Researchers in the UK claim that a robot program failed a significant radiography test that serves as a qualifying standard for medical students.
AI is increasingly being utilized by doctors to perform specific jobs, such as reading radiographs, X-rays, and scans to assist in the diagnosis of a variety of illnesses.
The fact that the software in this study failed one of the required radiological exams suggests that the technology is not yet prepared to take the place of human doctors in more serious cases.
A commercially accessible AI tool was tested against 26 radiologists, the majority of whom were between the ages of 31 and 40. The participants who were humans made up 62% of the population.
The Fellowship of the Royal College of Radiologists (FRCR) exam was passed by each candidate last year. UK trainees must pass the exam in order to become radiology consultants.
Based on one of the three modules that make up the qualifying FRCR paper, the study authors created ten “mock” rapid reporting exams to gauge candidates’ accuracy and speed.
Each practice test has 30 radiographs with the same degree of complexity and range of knowledge as the actual FRCR exam, if not more.
Candidates had 35 minutes to properly interpret at least 27 (90%) out of 30 photos in order to pass. The AI candidate was trained by researchers to evaluate radiographs of the chest and bones (musculoskeletal) for a variety of problems, such as fractures, swelling and dislocated joints, and collapsing lungs.
The AI passed two out of 10 simulated FRCR exams and achieved an average overall accuracy of 79.5% after excluding photos that were unable to be read from the study. The average radiologist, on the other hand, passed four out of 10 mock exams with an average accuracy of 84.8%.
The AI candidate’s sensitivity, or its ability to accurately identify patients with a given disease, was 83.6%, compared to 84.1% for the radiologists put to the test.
The specificity, or the ability to properly identify people free of a particular condition, was 75.2% for the AI and 87.34% for all the humans who took the tests.
In 134 (91%) of the questions, the AI candidate was correct; in the other 14 (9%), it was wrong. In 20 out of 300 radiographs that over half of radiologists interpreted incorrectly, the AI candidate was incorrect in 10 (50%) and correct in the remaining half.
Researchers discovered that radiologists overestimated the performance of the AI, thinking it would outperform them in at least three of the 10 mock tests and perform almost as well as them on average. The researchers acknowledge that this was not the case.
“On this occasion, the artificial intelligence candidate was unable to pass any of the 10 mock examinations when marked against similarly strict criteria to its human counterparts, but it could pass two of the mock examinations if special dispensation was made by the RCR to exclude images that it had not been trained on,” the researchers wrote in a media release.

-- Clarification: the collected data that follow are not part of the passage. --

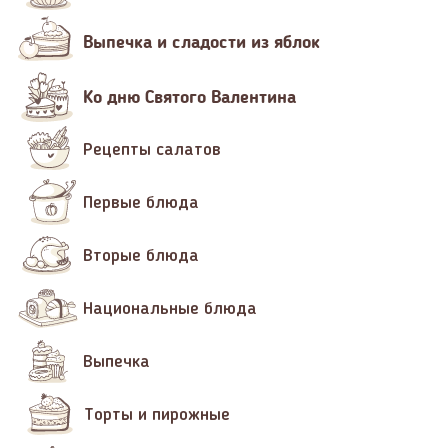
Выпечка и сладости из яблок
Ко дню Святого Валентина
Рецепты салатов
Первые блюда
Вторые блюда
Национальные блюда
Выпечка
Торты и пирожные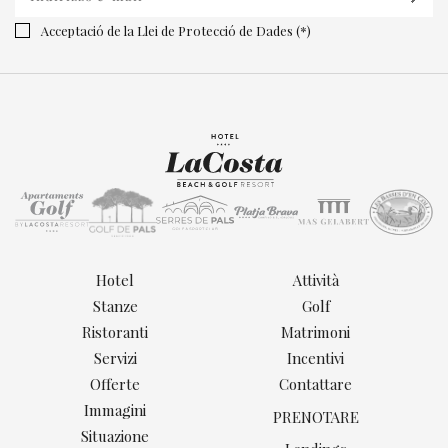
Acceptació de la Llei de Protecció de Dades (*)
Hotel
Attività
Stanze
Golf
Ristoranti
Matrimoni
Servizi
Incentivi
Offerte
Contattare
Immagini
PRENOTARE
Situazione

The researchers “strongly suggested” more training and review, especially for instances the AI deemed “non-interpretable,” such as abdominal radiographs and those of the axial skeleton, or the bones of a vertebrate’s head and trunk.
Although scientists claim that at this stage of the technology, human input is still essential, AI may facilitate the work of doctors. In order to address a variety of healthcare demands, researchers say using artificial intelligence “has untapped potential to further assist efficiency and diagnostic accuracy.”

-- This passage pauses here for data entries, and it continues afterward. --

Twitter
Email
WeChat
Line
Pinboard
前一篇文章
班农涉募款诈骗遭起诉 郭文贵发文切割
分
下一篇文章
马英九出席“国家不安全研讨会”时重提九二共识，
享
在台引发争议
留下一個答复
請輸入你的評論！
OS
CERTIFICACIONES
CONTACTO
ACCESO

However, the experts say that doing so appropriately, “implies educating physicians and the public better about the limitations of artificial intelligence and making these more transparent.”
The experts point out that because the team only used mock tests that weren’t timed or watched, radiologists might not have felt as much pressure to perform well as they would in a genuine exam.
This study, on the other hand, provides a wide variety of scores and outcomes for analysis and is one of the more thorough cross-comparisons between radiologists and AI.